[start]
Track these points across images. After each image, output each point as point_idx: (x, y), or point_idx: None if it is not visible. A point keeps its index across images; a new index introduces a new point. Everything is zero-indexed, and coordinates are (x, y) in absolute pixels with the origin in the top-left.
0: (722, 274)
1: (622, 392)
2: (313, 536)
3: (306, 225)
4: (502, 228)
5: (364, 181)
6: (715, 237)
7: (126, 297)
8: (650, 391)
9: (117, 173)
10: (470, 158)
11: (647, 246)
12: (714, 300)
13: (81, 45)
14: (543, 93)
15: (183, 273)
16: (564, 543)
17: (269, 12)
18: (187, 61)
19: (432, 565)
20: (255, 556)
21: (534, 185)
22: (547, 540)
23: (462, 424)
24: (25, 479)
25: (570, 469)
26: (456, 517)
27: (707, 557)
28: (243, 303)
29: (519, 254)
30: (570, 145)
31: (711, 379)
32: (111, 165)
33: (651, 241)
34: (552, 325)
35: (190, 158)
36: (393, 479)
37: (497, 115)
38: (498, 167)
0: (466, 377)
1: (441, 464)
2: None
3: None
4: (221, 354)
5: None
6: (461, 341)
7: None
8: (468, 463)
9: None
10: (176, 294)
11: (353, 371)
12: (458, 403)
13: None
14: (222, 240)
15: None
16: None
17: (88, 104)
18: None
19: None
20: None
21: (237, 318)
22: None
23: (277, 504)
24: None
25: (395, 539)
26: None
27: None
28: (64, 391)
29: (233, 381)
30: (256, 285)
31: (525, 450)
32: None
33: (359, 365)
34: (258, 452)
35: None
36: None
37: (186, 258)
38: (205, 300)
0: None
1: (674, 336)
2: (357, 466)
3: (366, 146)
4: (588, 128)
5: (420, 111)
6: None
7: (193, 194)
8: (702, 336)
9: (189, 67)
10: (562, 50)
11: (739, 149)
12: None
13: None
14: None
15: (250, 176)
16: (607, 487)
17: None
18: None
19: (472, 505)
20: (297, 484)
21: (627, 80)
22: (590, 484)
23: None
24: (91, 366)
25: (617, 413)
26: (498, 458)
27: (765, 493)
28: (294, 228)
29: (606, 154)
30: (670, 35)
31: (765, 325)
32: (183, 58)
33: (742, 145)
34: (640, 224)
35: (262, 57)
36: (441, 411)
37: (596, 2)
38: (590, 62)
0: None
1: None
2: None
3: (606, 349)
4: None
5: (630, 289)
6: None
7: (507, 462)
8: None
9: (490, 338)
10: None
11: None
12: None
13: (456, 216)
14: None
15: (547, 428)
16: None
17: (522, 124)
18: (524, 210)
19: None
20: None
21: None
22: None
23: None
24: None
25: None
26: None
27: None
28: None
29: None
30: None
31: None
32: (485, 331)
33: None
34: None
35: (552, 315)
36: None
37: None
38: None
[end]
Task to carry out — Could you recast all of the material above as a Markdown table with two columns, "Row" for the row number and "Entry" for the line, skipping any blank lines?

Expected output —
| Row | Entry |
|---|---|
| 1 | Track these points across images. After each image, output each point as point_idx: (x, y), or point_idx: None if it is not visible. A point keeps its index across images; a new index introduces a new point. Everything is zero-indexed, and coordinates are (x, y) in absolute pixels with the origin in the top-left. |
| 2 | 0: (722, 274) |
| 3 | 1: (622, 392) |
| 4 | 2: (313, 536) |
| 5 | 3: (306, 225) |
| 6 | 4: (502, 228) |
| 7 | 5: (364, 181) |
| 8 | 6: (715, 237) |
| 9 | 7: (126, 297) |
| 10 | 8: (650, 391) |
| 11 | 9: (117, 173) |
| 12 | 10: (470, 158) |
| 13 | 11: (647, 246) |
| 14 | 12: (714, 300) |
| 15 | 13: (81, 45) |
| 16 | 14: (543, 93) |
| 17 | 15: (183, 273) |
| 18 | 16: (564, 543) |
| 19 | 17: (269, 12) |
| 20 | 18: (187, 61) |
| 21 | 19: (432, 565) |
| 22 | 20: (255, 556) |
| 23 | 21: (534, 185) |
| 24 | 22: (547, 540) |
| 25 | 23: (462, 424) |
| 26 | 24: (25, 479) |
| 27 | 25: (570, 469) |
| 28 | 26: (456, 517) |
| 29 | 27: (707, 557) |
| 30 | 28: (243, 303) |
| 31 | 29: (519, 254) |
| 32 | 30: (570, 145) |
| 33 | 31: (711, 379) |
| 34 | 32: (111, 165) |
| 35 | 33: (651, 241) |
| 36 | 34: (552, 325) |
| 37 | 35: (190, 158) |
| 38 | 36: (393, 479) |
| 39 | 37: (497, 115) |
| 40 | 38: (498, 167) |
| 41 | 0: (466, 377) |
| 42 | 1: (441, 464) |
| 43 | 2: None |
| 44 | 3: None |
| 45 | 4: (221, 354) |
| 46 | 5: None |
| 47 | 6: (461, 341) |
| 48 | 7: None |
| 49 | 8: (468, 463) |
| 50 | 9: None |
| 51 | 10: (176, 294) |
| 52 | 11: (353, 371) |
| 53 | 12: (458, 403) |
| 54 | 13: None |
| 55 | 14: (222, 240) |
| 56 | 15: None |
| 57 | 16: None |
| 58 | 17: (88, 104) |
| 59 | 18: None |
| 60 | 19: None |
| 61 | 20: None |
| 62 | 21: (237, 318) |
| 63 | 22: None |
| 64 | 23: (277, 504) |
| 65 | 24: None |
| 66 | 25: (395, 539) |
| 67 | 26: None |
| 68 | 27: None |
| 69 | 28: (64, 391) |
| 70 | 29: (233, 381) |
| 71 | 30: (256, 285) |
| 72 | 31: (525, 450) |
| 73 | 32: None |
| 74 | 33: (359, 365) |
| 75 | 34: (258, 452) |
| 76 | 35: None |
| 77 | 36: None |
| 78 | 37: (186, 258) |
| 79 | 38: (205, 300) |
| 80 | 0: None |
| 81 | 1: (674, 336) |
| 82 | 2: (357, 466) |
| 83 | 3: (366, 146) |
| 84 | 4: (588, 128) |
| 85 | 5: (420, 111) |
| 86 | 6: None |
| 87 | 7: (193, 194) |
| 88 | 8: (702, 336) |
| 89 | 9: (189, 67) |
| 90 | 10: (562, 50) |
| 91 | 11: (739, 149) |
| 92 | 12: None |
| 93 | 13: None |
| 94 | 14: None |
| 95 | 15: (250, 176) |
| 96 | 16: (607, 487) |
| 97 | 17: None |
| 98 | 18: None |
| 99 | 19: (472, 505) |
| 100 | 20: (297, 484) |
| 101 | 21: (627, 80) |
| 102 | 22: (590, 484) |
| 103 | 23: None |
| 104 | 24: (91, 366) |
| 105 | 25: (617, 413) |
| 106 | 26: (498, 458) |
| 107 | 27: (765, 493) |
| 108 | 28: (294, 228) |
| 109 | 29: (606, 154) |
| 110 | 30: (670, 35) |
| 111 | 31: (765, 325) |
| 112 | 32: (183, 58) |
| 113 | 33: (742, 145) |
| 114 | 34: (640, 224) |
| 115 | 35: (262, 57) |
| 116 | 36: (441, 411) |
| 117 | 37: (596, 2) |
| 118 | 38: (590, 62) |
| 119 | 0: None |
| 120 | 1: None |
| 121 | 2: None |
| 122 | 3: (606, 349) |
| 123 | 4: None |
| 124 | 5: (630, 289) |
| 125 | 6: None |
| 126 | 7: (507, 462) |
| 127 | 8: None |
| 128 | 9: (490, 338) |
| 129 | 10: None |
| 130 | 11: None |
| 131 | 12: None |
| 132 | 13: (456, 216) |
| 133 | 14: None |
| 134 | 15: (547, 428) |
| 135 | 16: None |
| 136 | 17: (522, 124) |
| 137 | 18: (524, 210) |
| 138 | 19: None |
| 139 | 20: None |
| 140 | 21: None |
| 141 | 22: None |
| 142 | 23: None |
| 143 | 24: None |
| 144 | 25: None |
| 145 | 26: None |
| 146 | 27: None |
| 147 | 28: None |
| 148 | 29: None |
| 149 | 30: None |
| 150 | 31: None |
| 151 | 32: (485, 331) |
| 152 | 33: None |
| 153 | 34: None |
| 154 | 35: (552, 315) |
| 155 | 36: None |
| 156 | 37: None |
| 157 | 38: None |